■ PROBLEM DETAILS ■
In the material below, pictures must be dropped. Repeat exactly, and only, the lines from the line with "Grenzen hielt. Die Kämpfe gingen wegen der" to the line with "متيّمة ، شيوعية", both ends included.
--------
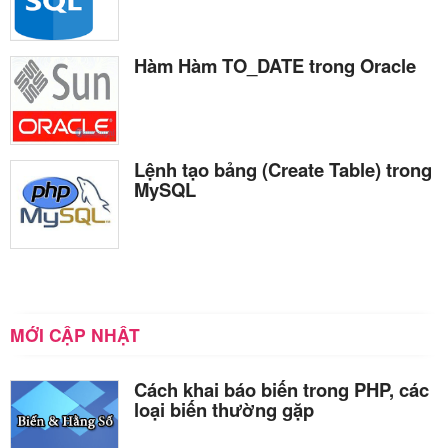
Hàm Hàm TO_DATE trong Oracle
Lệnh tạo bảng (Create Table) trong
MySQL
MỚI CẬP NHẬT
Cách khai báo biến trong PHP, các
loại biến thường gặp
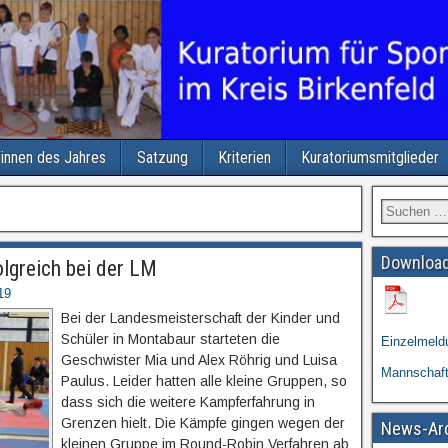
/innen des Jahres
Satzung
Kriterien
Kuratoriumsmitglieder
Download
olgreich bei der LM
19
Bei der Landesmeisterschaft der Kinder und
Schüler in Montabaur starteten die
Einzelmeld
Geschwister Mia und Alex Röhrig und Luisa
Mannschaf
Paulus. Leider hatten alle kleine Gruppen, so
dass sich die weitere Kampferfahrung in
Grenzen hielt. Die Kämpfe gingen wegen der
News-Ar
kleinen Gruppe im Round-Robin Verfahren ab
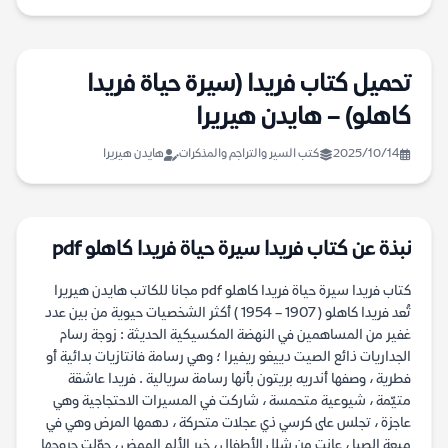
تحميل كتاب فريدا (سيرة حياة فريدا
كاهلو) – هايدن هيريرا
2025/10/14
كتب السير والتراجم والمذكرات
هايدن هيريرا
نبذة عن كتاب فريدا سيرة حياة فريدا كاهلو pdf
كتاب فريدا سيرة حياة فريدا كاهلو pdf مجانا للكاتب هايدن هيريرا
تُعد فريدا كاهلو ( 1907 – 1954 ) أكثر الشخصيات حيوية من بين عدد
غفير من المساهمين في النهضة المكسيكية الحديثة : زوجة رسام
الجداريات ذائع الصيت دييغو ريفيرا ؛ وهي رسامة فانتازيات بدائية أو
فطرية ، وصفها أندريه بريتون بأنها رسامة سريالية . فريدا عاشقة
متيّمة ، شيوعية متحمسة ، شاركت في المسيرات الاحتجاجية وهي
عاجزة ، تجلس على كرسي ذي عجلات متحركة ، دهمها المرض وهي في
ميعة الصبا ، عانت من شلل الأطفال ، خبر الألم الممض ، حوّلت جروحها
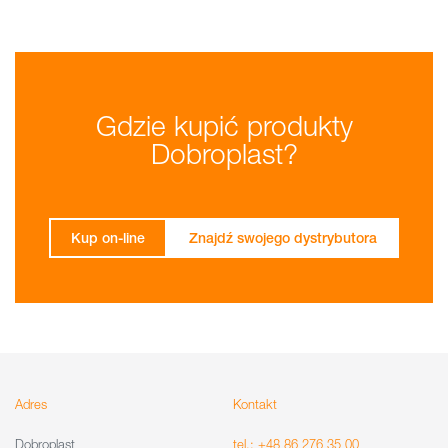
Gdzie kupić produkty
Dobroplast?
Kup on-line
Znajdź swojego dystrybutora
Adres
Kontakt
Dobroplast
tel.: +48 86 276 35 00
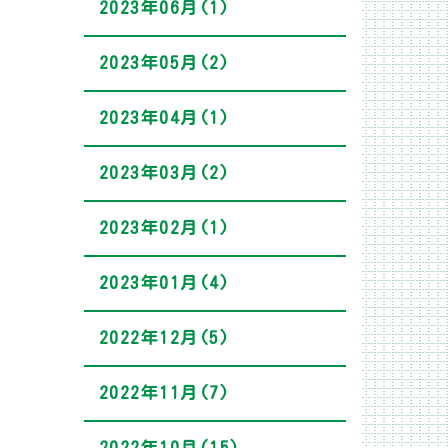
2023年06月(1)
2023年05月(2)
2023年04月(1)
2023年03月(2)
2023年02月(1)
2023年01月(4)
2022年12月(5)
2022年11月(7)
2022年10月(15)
--------
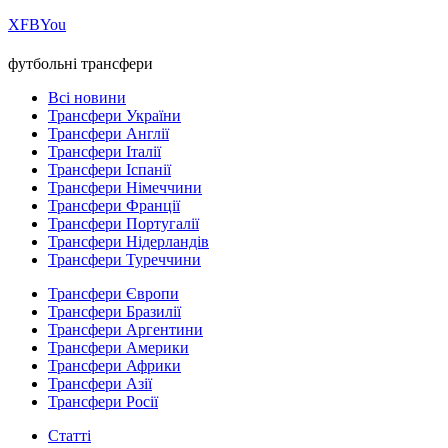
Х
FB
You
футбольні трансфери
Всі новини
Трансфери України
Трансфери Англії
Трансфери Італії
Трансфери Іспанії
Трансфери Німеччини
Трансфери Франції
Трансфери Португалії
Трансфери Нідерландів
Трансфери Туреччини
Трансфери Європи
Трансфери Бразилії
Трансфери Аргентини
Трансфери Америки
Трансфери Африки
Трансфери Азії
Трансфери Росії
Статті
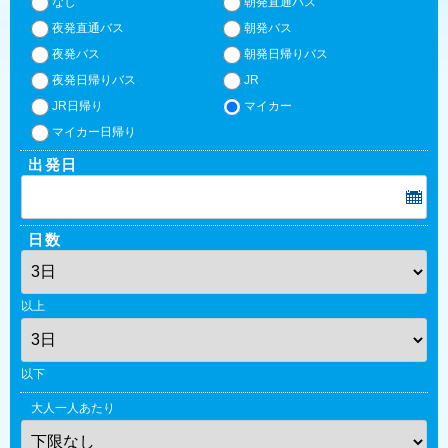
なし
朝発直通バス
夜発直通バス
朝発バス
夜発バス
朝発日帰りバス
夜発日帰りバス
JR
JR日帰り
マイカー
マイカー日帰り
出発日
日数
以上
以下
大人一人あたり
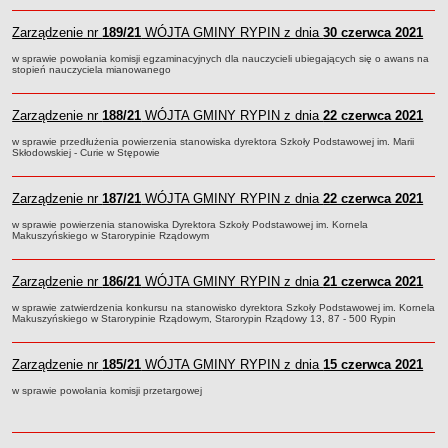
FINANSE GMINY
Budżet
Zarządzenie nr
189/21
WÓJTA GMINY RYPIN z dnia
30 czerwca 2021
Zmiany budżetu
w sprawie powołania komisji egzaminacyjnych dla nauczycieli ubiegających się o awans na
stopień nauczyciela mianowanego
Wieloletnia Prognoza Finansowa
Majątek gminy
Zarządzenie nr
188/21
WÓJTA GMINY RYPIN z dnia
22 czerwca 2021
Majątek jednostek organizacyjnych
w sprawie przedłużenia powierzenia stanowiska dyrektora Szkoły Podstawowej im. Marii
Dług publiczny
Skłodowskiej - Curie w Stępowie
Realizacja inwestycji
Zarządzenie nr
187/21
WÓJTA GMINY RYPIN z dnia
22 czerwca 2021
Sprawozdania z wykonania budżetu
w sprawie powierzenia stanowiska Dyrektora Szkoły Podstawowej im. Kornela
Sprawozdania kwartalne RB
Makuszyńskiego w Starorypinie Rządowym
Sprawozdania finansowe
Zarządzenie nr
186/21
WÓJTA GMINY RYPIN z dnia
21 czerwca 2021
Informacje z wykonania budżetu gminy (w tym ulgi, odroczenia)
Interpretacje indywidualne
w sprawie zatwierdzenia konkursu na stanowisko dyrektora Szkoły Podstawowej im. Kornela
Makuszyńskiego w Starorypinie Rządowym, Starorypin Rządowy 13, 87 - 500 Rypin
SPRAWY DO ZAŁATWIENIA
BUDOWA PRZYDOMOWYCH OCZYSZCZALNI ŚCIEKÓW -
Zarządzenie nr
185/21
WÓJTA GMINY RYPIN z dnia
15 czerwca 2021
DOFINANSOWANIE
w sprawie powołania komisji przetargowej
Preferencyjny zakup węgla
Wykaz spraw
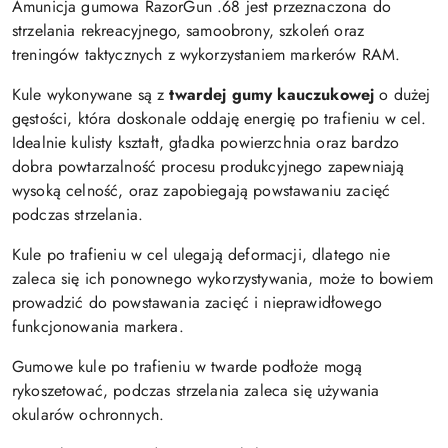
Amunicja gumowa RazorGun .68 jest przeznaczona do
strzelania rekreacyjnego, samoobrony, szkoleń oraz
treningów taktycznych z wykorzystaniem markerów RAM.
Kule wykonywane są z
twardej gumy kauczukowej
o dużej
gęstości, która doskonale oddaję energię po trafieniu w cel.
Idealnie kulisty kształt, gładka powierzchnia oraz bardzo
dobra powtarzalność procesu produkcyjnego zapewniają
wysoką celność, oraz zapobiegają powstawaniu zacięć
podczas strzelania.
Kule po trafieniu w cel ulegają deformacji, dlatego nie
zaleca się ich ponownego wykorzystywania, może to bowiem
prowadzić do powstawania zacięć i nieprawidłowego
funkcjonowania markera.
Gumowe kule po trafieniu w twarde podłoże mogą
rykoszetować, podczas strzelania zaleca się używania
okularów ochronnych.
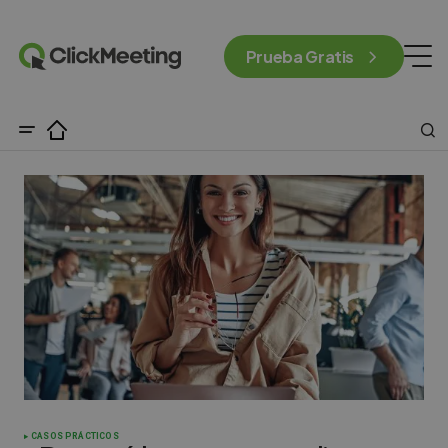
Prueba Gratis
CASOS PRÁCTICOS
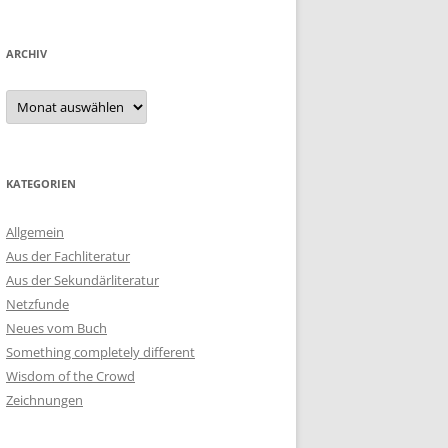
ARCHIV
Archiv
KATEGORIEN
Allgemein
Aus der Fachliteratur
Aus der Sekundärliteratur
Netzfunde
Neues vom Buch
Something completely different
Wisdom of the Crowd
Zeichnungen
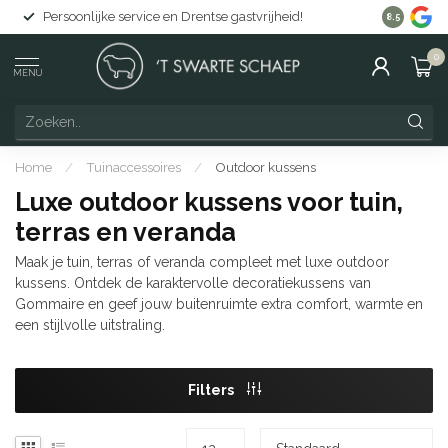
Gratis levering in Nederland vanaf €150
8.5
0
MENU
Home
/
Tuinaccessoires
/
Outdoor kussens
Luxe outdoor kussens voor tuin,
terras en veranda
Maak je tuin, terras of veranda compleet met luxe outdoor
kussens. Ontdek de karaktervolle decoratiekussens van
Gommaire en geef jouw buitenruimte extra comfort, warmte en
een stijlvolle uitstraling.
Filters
--------
■ RESULT OF THIS EXERCISE ■
Grenzen hielt. Die Kämpfe gingen wegen der
News-Ar
kleinen Gruppe im Round-Robin Verfahren ab
تحميل كتاب فريدا (سيرة حياة فريدا
كاهلو) – هايدن هيريرا
2025/10/14
كتب السير والتراجم والمذكرات
هايدن هيريرا
نبذة عن كتاب فريدا سيرة حياة فريدا كاهلو pdf
كتاب فريدا سيرة حياة فريدا كاهلو pdf مجانا للكاتب هايدن هيريرا
تُعد فريدا كاهلو ( 1907 – 1954 ) أكثر الشخصيات حيوية من بين عدد
غفير من المساهمين في النهضة المكسيكية الحديثة : زوجة رسام
الجداريات ذائع الصيت دييغو ريفيرا ؛ وهي رسامة فانتازيات بدائية أو
فطرية ، وصفها أندريه بريتون بأنها رسامة سريالية . فريدا عاشقة
متيّمة ، شيوعية متحمسة ، شاركت في المسيرات الاحتجاجية وهي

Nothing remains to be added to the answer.